## Excerpted passage
■ ■ ■ ■

So, ladies, how about a little time under our aprons getting the perspective of heaven and then a little time with our aprons on changing the course of the world.  Who knew that apron strings were a means of bringing heaven to earth!

I’ll start with a tea cake and go from there.  Let’s see where God leads me today, under my apron.

Father, may I do Your will today.  Give me Your grace, Your wisdom, Your understanding, Your love.  I confess I don’t have quite enough on my own.  But You are abundant.  And so, as I spend these moments reflecting on all the attributes of You–the perfect parent, spouse, and friend, and as I, in faith, strap on my apron, I thank You and give You glory.  And remind me, Lord, if I get overwhelmed, to return to this place, under my apron–under Your mercy, grace and authority.  Empower me.  In Jesus’ Name.  Amen.

(Linked to Titus 2 Tuesday, Backyard Farming Connection, A Wise Woman Builds Her Home, and A Little R and RHope In Every SeasonTasty Traditions and Thankful Thursday and Making A Happy Home)

8 Comments leave one →
  1. Georgina permalink
    May 13, 2013 8:16 am

    I got teary reading this one…actually many of your posts have done that 🙂 I, as you Daja, did not think of motherhood as a career to be pursued. I didn’t have a longing for it all. But God surprised me! Once I became a mother, no other career seemed as important and caring for my family became my favorite way of spending time 🙂 I love it and thank God for giving me a husband that allows me to stay home. I often thank him and remind him that I am not home watching soaps and eating bonbons 😉 I am convicted of my need for concentrated prayer time, but I cannot agree about the apron idea. As lovely as they are made nowadays, I simply cannot endure adding a layer of clothing…I get hot too easily! But you gals look fabulous!

■ ■ ■ ■

## Provided data

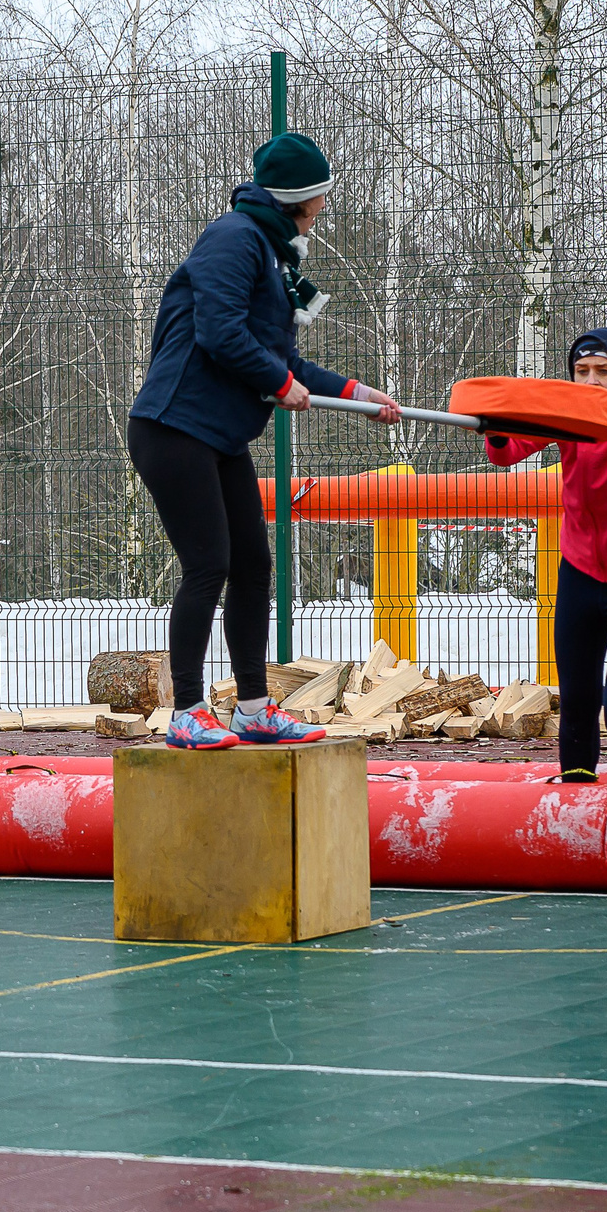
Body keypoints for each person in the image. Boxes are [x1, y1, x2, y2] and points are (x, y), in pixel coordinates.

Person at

■ ■ ■ ■

## Work task 1
Do these statements agree with the apron post? Answer yes or no for each, and quote the words from the post that decide it.
(a) The writer plans to begin her day with a tea cake.
(b) Georgina says she once thought of motherhood as a career to pursue.
(c) Georgina intends to start wearing an apron.
## Work task 2
According to the apron post, why can't Georgina wear an apron?
## Work task 3
Pick up the apron post where it stops and continue it.

## Expected output 1
(a) Yes: "I’ll start with a tea cake and go from there."
(b) No: "I, as you Daja, did not think of motherhood as a career to be pursued."
(c) No: "I cannot agree about the apron idea."

## Expected output 2
She can't stand adding a layer of clothing because she gets hot too easily.

## Expected output 3
  2. Jeannie permalink
    May 13, 2013 5:25 pm

    Wished there had been someone in my life like you. One who bears her heart and love for her babies!

  3. May 15, 2013 8:10 pm

    Sometimes we stumble upon the wisdom we need in this very moment. This lovely post on motherhood and prayer is EXACTLY what I need after a long day IN and apron and no time spent UNDER it. Thanks for the reminder.

  4. Natalie permalink
    May 16, 2013 8:04 pm

    Where is that Chesterton quote from? Love it!!

    • May 16, 2013 9:56 pm

      “What’s Wrong With The World” by Chesterton.

      Glad you like it!

  5. May 22, 2013 12:25 am

    Wow – I didn’t know about National Apron Day. But I sure do know about Suzanna Wesley. What a wonderful woman to emulate! But what truth there is in this post about more time “under the apron”. Thank you for sharing this!

  6. May 22, 2013 3:33 pm

    I may need to stock up on some aprons! Doing better on the domestic side is something that I’m working on and praying about. This post has inspired and motivated me in more ways than one! Thank you!